Name transcription(s)
- Seletar Aerospace Park Location of Seletar Aerospace Park within Singapore
- Coordinates: 01°25′12.0″N 103°51′50.1″E﻿ / ﻿1.420000°N 103.863917°E
- Country: Singapore

= Seletar Aerospace Park =

Seletar Aerospace Park is an industrial park in Singapore catering to the aerospace industries. Located in Seletar, the plan to develop 140 hectares of land adjacent to Seletar Airport will further strengthen Singapore's position as an aviation hub. The development of the new aerospace park is geared towards delivering additional space for industry expansion, and complement existing aerospace activities at Changi North and Loyang.

Seletar Aerospace Park will host an integrated cluster of activities such as aerospace maintenance, repair and overhaul (MRO); design and manufacturing of aerospace systems and components; business and general aviation activities, and an aviation campus for the training of pilots, aviation professionals and technical personnel.

==History==
In May 2006, the Singapore Government together with the Economic Development Board (EDB) and JTC Corporation unveiled the plan of a new aerospace park. Decision was made when Singapore's aerospace industry has seen soaring growth potential and also a strong demand for aviation-related services. JTC Corporation was asked to carry out the master-planning and infrastructure improvements for Seletar Aerospace Park, in consultation with other government agencies. The development of the new aerospace hub is expected to take care of the industry's land needs for at least 10 years.

A master plan for Seletar Aerospace Park was announced by JTC Corporation on 26 June 2007. The Seletar Airport was upgraded to support the park, including lengthening the airport's runway and upgrading of avionics systems to allow access for bigger aircraft. Aerospace design and manufacturing companies and training schools were given additional space with new roads and infrastructure.

The development of the park would cost more than S$60 million and done in phases. The park is expected to create 10,000 jobs, predominantly skilled and technical positions and double the output of aerospace sector, from 2006's recordof S$6.3 billion.

Existing trees and open fields are conserved as much as possible and more than 30 distinctive trees will not be cut down. 204 of the existing 378 black-and-white bungalows will be conserved as well. 131 units would be used for residential purposes while the rest converted into aerospace training schools and food and beverage outlets. For the same reason,

As of 2016, according to a brochure published by JTC, there were already more than 60 MNCs and local companies in the region, with over 45,700 aircraft movements at the airport annually.

==Tenants==
The first few tenants moved into their new premises in the third quarter of 2010. Among the front runners are Singapore Technologies Aerospace, Jet Aviation, Airbus Helicopters South East Asia and EADS Innovation Works, all with plans to expand their current facilities at Seletar.

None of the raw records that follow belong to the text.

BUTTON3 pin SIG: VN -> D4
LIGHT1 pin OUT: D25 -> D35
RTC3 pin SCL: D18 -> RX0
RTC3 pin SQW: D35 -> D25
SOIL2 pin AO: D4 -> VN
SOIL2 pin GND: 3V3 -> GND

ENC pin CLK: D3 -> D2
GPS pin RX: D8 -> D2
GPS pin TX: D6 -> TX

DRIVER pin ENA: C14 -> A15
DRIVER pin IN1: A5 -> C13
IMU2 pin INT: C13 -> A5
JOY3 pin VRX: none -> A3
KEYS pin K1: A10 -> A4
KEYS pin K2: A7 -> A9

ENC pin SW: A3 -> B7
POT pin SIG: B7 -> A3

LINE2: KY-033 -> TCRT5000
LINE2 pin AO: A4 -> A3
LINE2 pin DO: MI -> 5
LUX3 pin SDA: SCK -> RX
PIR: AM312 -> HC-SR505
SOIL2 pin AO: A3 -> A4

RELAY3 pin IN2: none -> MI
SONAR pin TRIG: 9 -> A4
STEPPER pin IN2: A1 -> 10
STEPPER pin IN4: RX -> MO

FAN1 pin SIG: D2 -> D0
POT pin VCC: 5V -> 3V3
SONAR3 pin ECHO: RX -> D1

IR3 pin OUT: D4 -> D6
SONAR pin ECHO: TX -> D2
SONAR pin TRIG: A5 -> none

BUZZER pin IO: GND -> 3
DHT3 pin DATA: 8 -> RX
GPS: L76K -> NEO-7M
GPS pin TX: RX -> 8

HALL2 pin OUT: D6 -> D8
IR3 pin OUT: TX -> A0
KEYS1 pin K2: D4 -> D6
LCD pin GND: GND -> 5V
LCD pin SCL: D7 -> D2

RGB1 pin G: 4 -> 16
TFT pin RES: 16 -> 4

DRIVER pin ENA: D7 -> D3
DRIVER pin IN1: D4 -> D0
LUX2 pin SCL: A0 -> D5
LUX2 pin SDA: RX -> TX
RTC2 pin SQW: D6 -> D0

On 20 November 2007, Rolls-Royce plc announced plans to build its first Asian aero engine facility in the Park, slated for completion by end 2009. The facility will complement its existing facility at Derby by concentrating on the assembly and testing of large civil engines such as the Trent 1000 and Trent XWB. It is expected to provide employment for about 330 people, out of a total of 1,600 employees based in Singapore.

On 15 February 2015, jet engine manufacturer Pratt & Whitney officially opened its first Singapore manufacturing facility.

Airbus Asia Training Centre moved from Singapore Airlines's training centre to its new location in the park on 18 April 2016.

== Amenities ==
The Seletar Aerospace Park has several buildings from the British colonial days, that have been preserved and revamped into dining outlets offering different styles of fares, from European to local dishes.

Thirty-two colonial houses have been conserved and redeveloped as part of 'The Oval at Seletar Aerospace Park'.